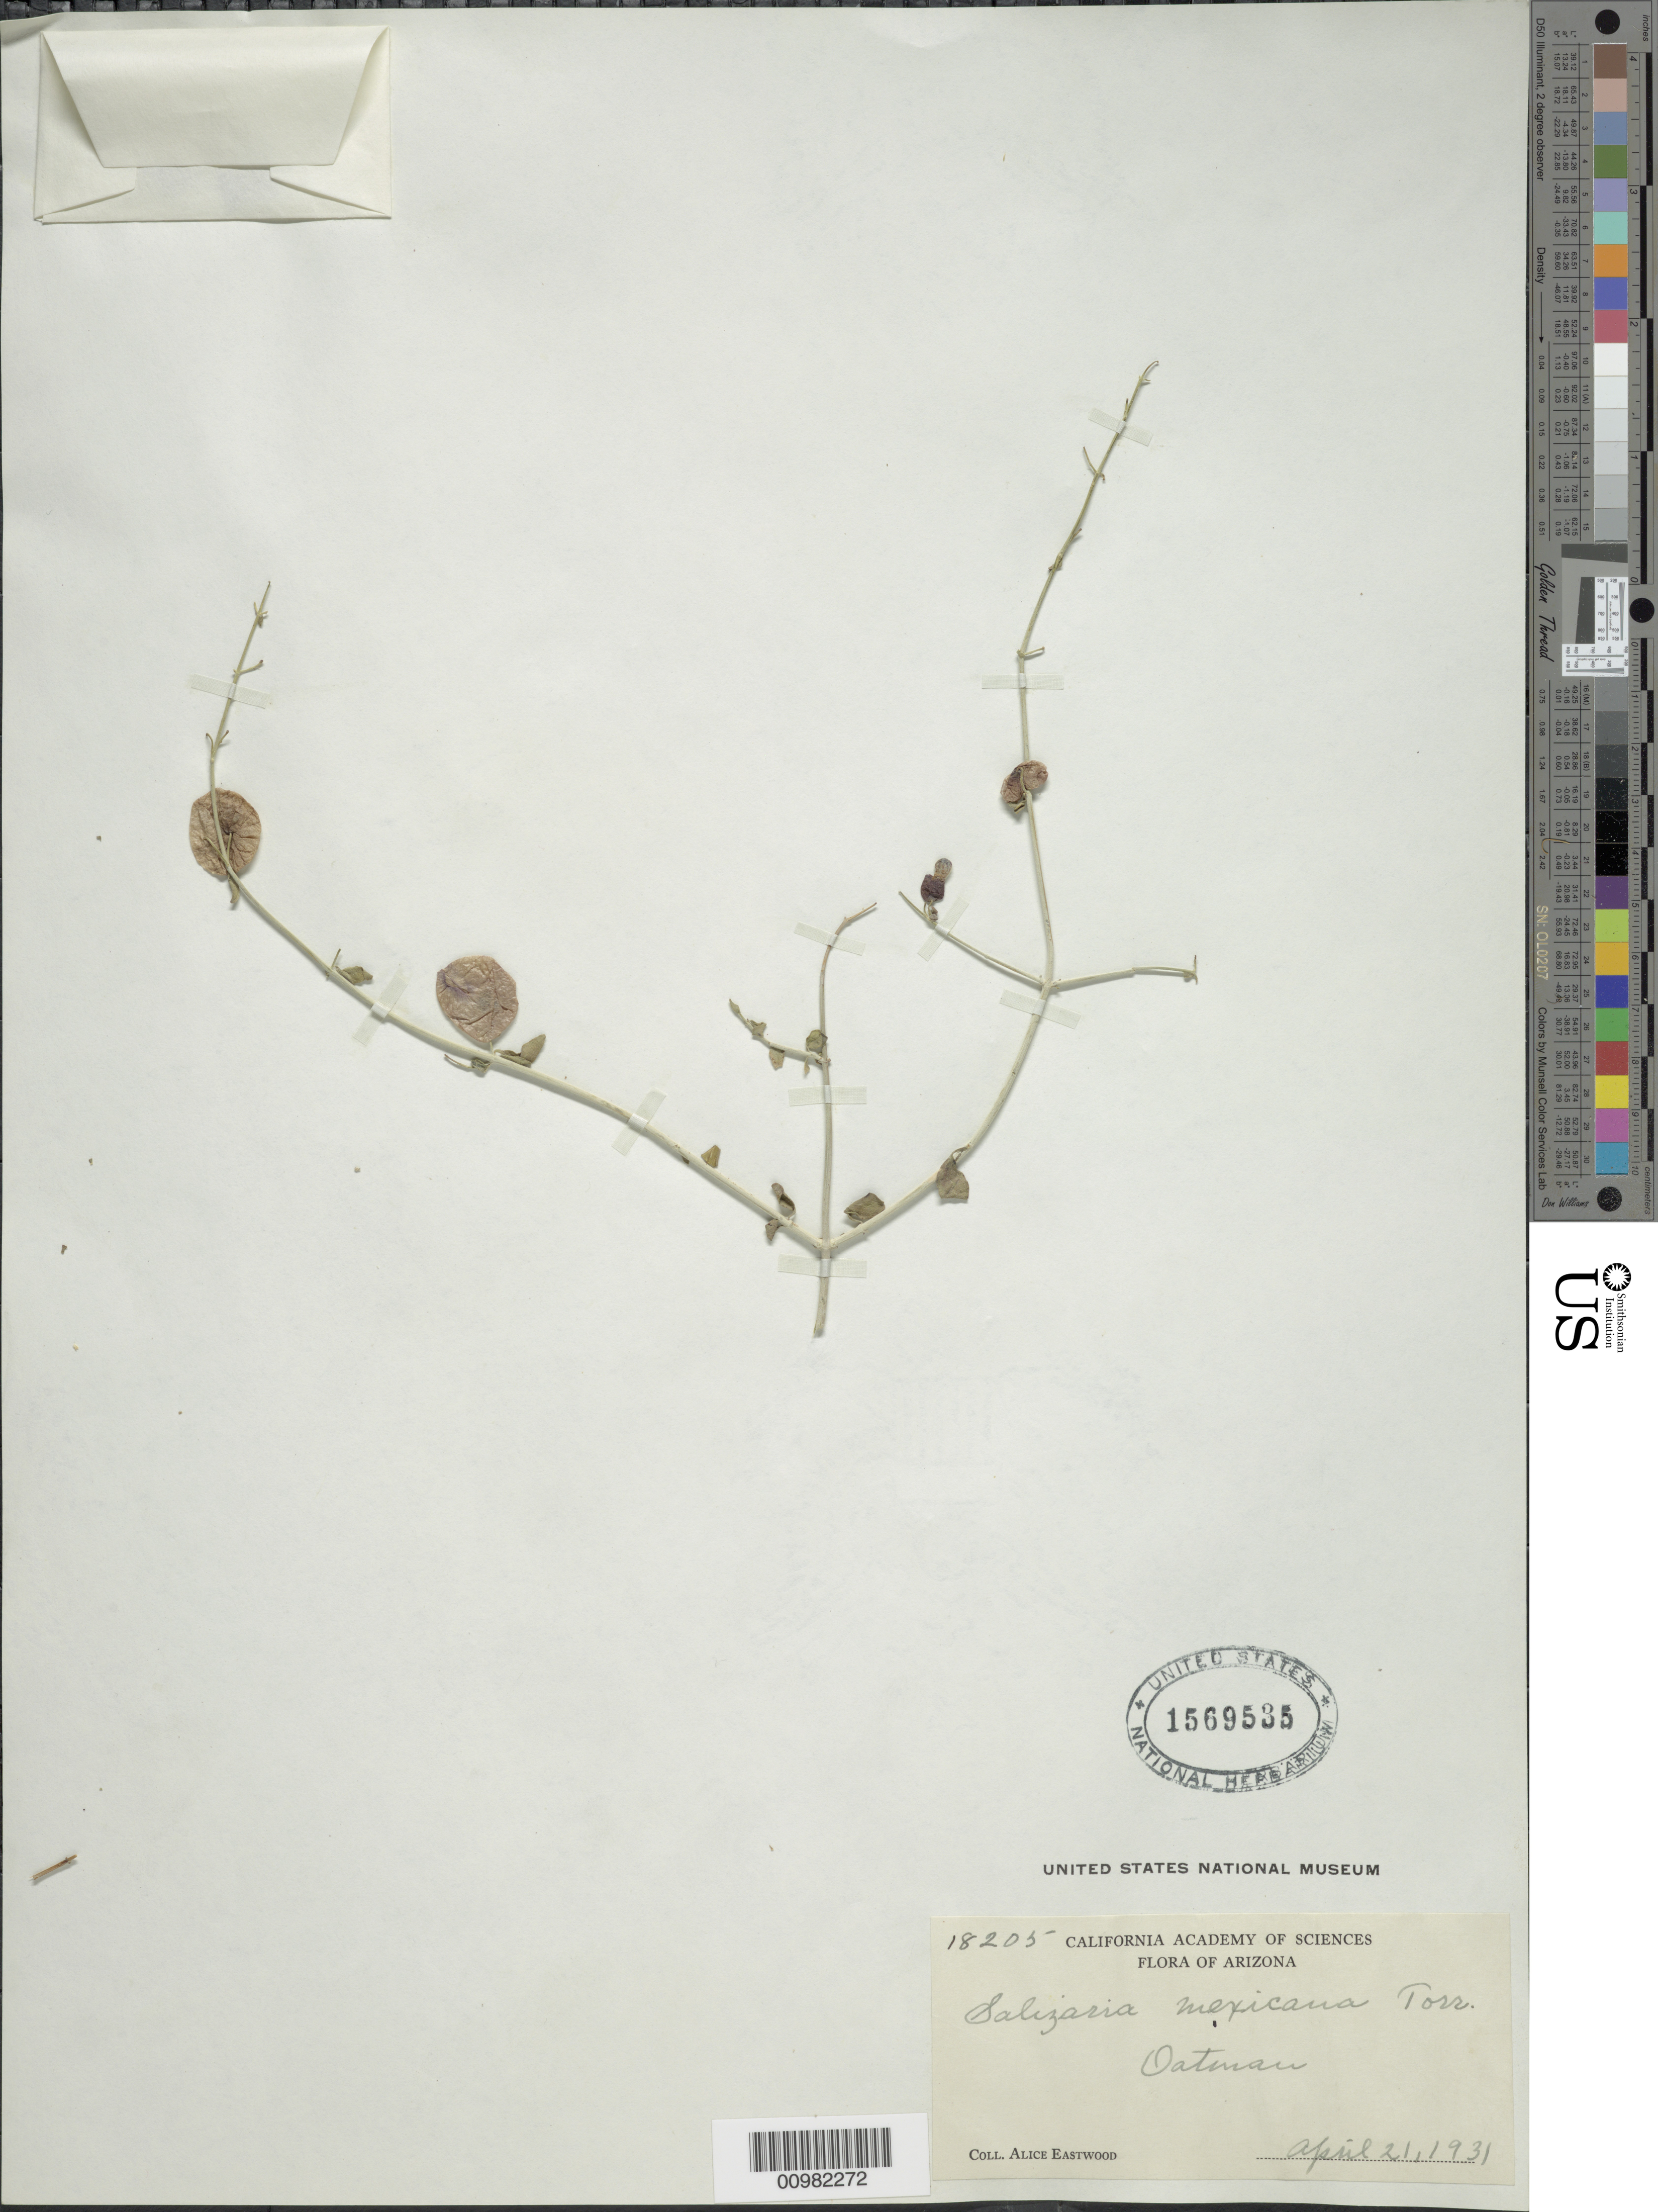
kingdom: Plantae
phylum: Tracheophyta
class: Magnoliopsida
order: Lamiales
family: Lamiaceae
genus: Salazaria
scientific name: Salazaria mexicana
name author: Torr.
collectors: A. Eastwood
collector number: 18205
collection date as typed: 21 Apr 1931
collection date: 1931-04-21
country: United States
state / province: Arizona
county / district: Mohave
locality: Oatman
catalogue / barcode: US 1569535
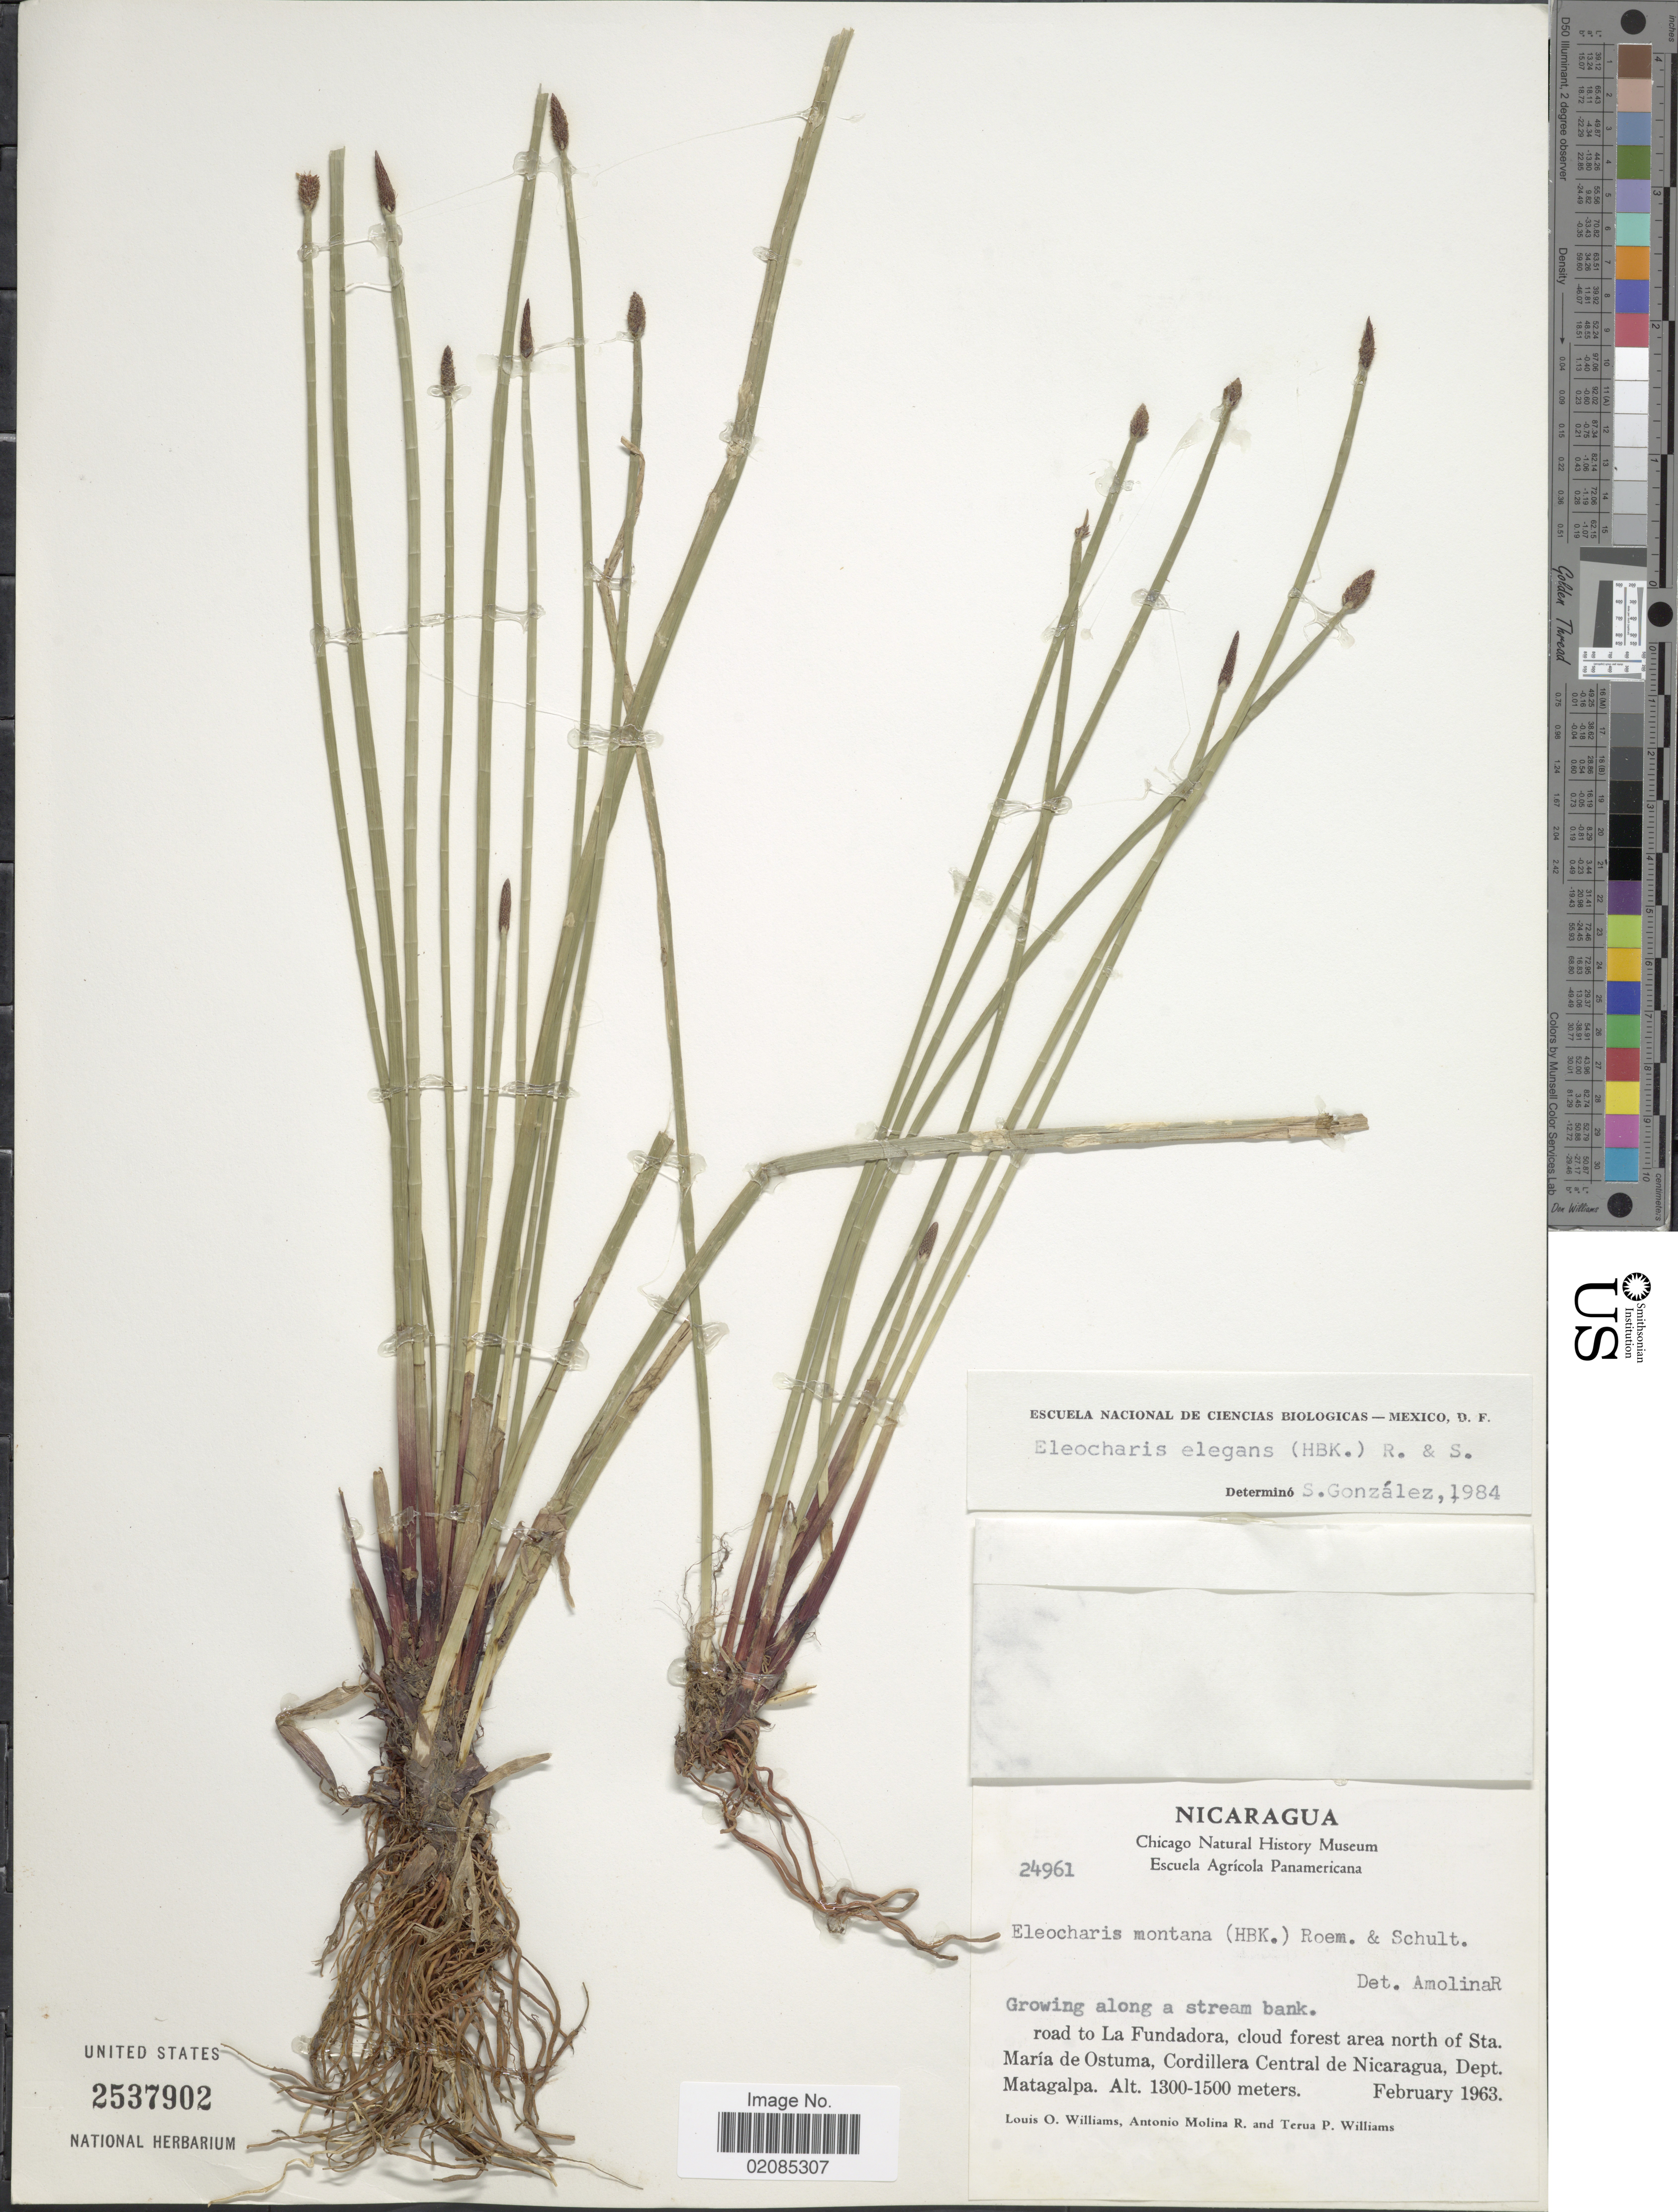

++++++

Reproduce every line of the data above word for word, leaving out the pictures.

kingdom: Plantae
phylum: Tracheophyta
class: Magnoliopsida
order: Lamiales
family: Lamiaceae
genus: Salazaria
scientific name: Salazaria mexicana
name author: Torr.
collectors: A. Eastwood
collector number: 18205
collection date as typed: 21 Apr 1931
collection date: 1931-04-21
country: United States
state / province: Arizona
county / district: Mohave
locality: Oatman
catalogue / barcode: US 1569535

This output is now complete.